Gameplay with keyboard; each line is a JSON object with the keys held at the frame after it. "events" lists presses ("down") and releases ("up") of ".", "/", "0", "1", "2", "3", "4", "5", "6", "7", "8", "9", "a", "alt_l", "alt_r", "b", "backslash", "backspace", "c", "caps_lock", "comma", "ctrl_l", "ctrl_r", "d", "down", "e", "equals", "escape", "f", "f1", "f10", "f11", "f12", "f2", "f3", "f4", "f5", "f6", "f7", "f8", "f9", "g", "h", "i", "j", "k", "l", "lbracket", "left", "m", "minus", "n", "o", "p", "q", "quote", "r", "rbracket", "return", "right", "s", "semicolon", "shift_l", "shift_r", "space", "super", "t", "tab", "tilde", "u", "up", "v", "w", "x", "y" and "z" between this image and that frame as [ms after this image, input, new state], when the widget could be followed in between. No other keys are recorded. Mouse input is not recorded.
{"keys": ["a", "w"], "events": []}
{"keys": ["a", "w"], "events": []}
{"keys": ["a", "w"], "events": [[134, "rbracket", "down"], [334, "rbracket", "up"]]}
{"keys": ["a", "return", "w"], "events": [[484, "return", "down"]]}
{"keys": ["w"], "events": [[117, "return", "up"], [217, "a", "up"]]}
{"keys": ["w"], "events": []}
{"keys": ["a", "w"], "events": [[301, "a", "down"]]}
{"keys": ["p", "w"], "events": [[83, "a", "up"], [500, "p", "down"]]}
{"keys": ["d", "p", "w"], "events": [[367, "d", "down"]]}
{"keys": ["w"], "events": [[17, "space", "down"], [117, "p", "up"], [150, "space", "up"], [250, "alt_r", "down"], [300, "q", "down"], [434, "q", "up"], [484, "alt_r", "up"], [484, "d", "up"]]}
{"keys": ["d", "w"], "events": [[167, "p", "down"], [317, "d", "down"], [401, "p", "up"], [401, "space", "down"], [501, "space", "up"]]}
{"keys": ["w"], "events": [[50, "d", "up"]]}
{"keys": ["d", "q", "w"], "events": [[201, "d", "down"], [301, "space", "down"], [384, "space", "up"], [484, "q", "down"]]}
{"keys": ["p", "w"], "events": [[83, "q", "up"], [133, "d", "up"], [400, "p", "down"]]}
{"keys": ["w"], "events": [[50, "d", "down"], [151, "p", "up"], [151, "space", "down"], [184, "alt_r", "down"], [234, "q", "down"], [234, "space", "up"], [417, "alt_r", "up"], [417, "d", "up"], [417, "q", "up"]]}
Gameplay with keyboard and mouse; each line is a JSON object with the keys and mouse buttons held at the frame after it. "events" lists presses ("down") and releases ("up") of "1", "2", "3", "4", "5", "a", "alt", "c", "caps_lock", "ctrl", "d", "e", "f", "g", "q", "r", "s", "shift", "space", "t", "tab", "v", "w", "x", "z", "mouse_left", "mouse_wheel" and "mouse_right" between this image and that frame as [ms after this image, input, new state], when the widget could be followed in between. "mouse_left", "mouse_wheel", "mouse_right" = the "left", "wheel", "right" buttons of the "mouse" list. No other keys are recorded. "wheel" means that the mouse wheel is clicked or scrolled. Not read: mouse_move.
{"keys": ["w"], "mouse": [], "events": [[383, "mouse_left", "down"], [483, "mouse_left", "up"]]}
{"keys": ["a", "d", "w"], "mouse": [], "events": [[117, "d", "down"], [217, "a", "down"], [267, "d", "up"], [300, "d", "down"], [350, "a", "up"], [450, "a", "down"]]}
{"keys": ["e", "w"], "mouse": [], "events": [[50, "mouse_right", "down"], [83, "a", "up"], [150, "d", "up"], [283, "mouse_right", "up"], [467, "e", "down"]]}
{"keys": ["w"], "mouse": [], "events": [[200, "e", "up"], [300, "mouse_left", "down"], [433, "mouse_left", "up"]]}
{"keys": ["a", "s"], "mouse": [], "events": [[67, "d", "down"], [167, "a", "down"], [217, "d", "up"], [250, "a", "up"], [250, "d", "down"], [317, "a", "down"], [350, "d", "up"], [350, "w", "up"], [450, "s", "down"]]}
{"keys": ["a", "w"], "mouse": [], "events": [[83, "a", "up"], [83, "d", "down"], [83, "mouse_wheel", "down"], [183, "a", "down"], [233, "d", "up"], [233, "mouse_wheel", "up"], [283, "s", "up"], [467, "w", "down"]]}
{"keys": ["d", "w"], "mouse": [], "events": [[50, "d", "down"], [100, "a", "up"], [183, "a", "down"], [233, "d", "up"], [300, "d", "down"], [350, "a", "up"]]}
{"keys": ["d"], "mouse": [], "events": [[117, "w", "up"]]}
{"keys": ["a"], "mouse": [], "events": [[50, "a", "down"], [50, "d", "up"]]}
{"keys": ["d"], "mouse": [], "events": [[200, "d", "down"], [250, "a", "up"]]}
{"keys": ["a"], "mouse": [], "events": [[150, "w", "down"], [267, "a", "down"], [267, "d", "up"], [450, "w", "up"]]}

★ ★ ★

◆ Exercise brief ◆
Output the records exactly, including every line.

◆ Reply ◆
Gameplay with keyboard; each line is a JSON object with the keys held at the frame after it. "events" lists presses ("down") and releases ("up") of ".", "/", "0", "1", "2", "3", "4", "5", "6", "7", "8", "9", "a", "alt_l", "alt_r", "b", "backslash", "backspace", "c", "caps_lock", "comma", "ctrl_l", "ctrl_r", "d", "down", "e", "equals", "escape", "f", "f1", "f10", "f11", "f12", "f2", "f3", "f4", "f5", "f6", "f7", "f8", "f9", "g", "h", "i", "j", "k", "l", "lbracket", "left", "m", "minus", "n", "o", "p", "q", "quote", "r", "rbracket", "return", "right", "s", "semicolon", "shift_l", "shift_r", "space", "super", "t", "tab", "tilde", "u", "up", "v", "w", "x", "y" and "z" between this image and that frame as [ms after this image, input, new state], when the widget could be followed in between. No other keys are recorded. Mouse input is not recorded.
{"keys": ["a", "w"], "events": []}
{"keys": ["a", "w"], "events": []}
{"keys": ["a", "w"], "events": [[134, "rbracket", "down"], [334, "rbracket", "up"]]}
{"keys": ["a", "return", "w"], "events": [[484, "return", "down"]]}
{"keys": ["w"], "events": [[117, "return", "up"], [217, "a", "up"]]}
{"keys": ["w"], "events": []}
{"keys": ["a", "w"], "events": [[301, "a", "down"]]}
{"keys": ["p", "w"], "events": [[83, "a", "up"], [500, "p", "down"]]}
{"keys": ["d", "p", "w"], "events": [[367, "d", "down"]]}
{"keys": ["w"], "events": [[17, "space", "down"], [117, "p", "up"], [150, "space", "up"], [250, "alt_r", "down"], [300, "q", "down"], [434, "q", "up"], [484, "alt_r", "up"], [484, "d", "up"]]}
{"keys": ["d", "w"], "events": [[167, "p", "down"], [317, "d", "down"], [401, "p", "up"], [401, "space", "down"], [501, "space", "up"]]}
{"keys": ["w"], "events": [[50, "d", "up"]]}
{"keys": ["d", "q", "w"], "events": [[201, "d", "down"], [301, "space", "down"], [384, "space", "up"], [484, "q", "down"]]}
{"keys": ["p", "w"], "events": [[83, "q", "up"], [133, "d", "up"], [400, "p", "down"]]}
{"keys": ["w"], "events": [[50, "d", "down"], [151, "p", "up"], [151, "space", "down"], [184, "alt_r", "down"], [234, "q", "down"], [234, "space", "up"], [417, "alt_r", "up"], [417, "d", "up"], [417, "q", "up"]]}
Gameplay with keyboard and mouse; each line is a JSON object with the keys and mouse buttons held at the frame after it. "events" lists presses ("down") and releases ("up") of "1", "2", "3", "4", "5", "a", "alt", "c", "caps_lock", "ctrl", "d", "e", "f", "g", "q", "r", "s", "shift", "space", "t", "tab", "v", "w", "x", "z", "mouse_left", "mouse_wheel" and "mouse_right" between this image and that frame as [ms after this image, input, new state], when the widget could be followed in between. "mouse_left", "mouse_wheel", "mouse_right" = the "left", "wheel", "right" buttons of the "mouse" list. No other keys are recorded. "wheel" means that the mouse wheel is clicked or scrolled. Not read: mouse_move.
{"keys": ["w"], "mouse": [], "events": [[383, "mouse_left", "down"], [483, "mouse_left", "up"]]}
{"keys": ["a", "d", "w"], "mouse": [], "events": [[117, "d", "down"], [217, "a", "down"], [267, "d", "up"], [300, "d", "down"], [350, "a", "up"], [450, "a", "down"]]}
{"keys": ["e", "w"], "mouse": [], "events": [[50, "mouse_right", "down"], [83, "a", "up"], [150, "d", "up"], [283, "mouse_right", "up"], [467, "e", "down"]]}
{"keys": ["w"], "mouse": [], "events": [[200, "e", "up"], [300, "mouse_left", "down"], [433, "mouse_left", "up"]]}
{"keys": ["a", "s"], "mouse": [], "events": [[67, "d", "down"], [167, "a", "down"], [217, "d", "up"], [250, "a", "up"], [250, "d", "down"], [317, "a", "down"], [350, "d", "up"], [350, "w", "up"], [450, "s", "down"]]}
{"keys": ["a", "w"], "mouse": [], "events": [[83, "a", "up"], [83, "d", "down"], [83, "mouse_wheel", "down"], [183, "a", "down"], [233, "d", "up"], [233, "mouse_wheel", "up"], [283, "s", "up"], [467, "w", "down"]]}
{"keys": ["d", "w"], "mouse": [], "events": [[50, "d", "down"], [100, "a", "up"], [183, "a", "down"], [233, "d", "up"], [300, "d", "down"], [350, "a", "up"]]}
{"keys": ["d"], "mouse": [], "events": [[117, "w", "up"]]}
{"keys": ["a"], "mouse": [], "events": [[50, "a", "down"], [50, "d", "up"]]}
{"keys": ["d"], "mouse": [], "events": [[200, "d", "down"], [250, "a", "up"]]}
{"keys": ["a"], "mouse": [], "events": [[150, "w", "down"], [267, "a", "down"], [267, "d", "up"], [450, "w", "up"]]}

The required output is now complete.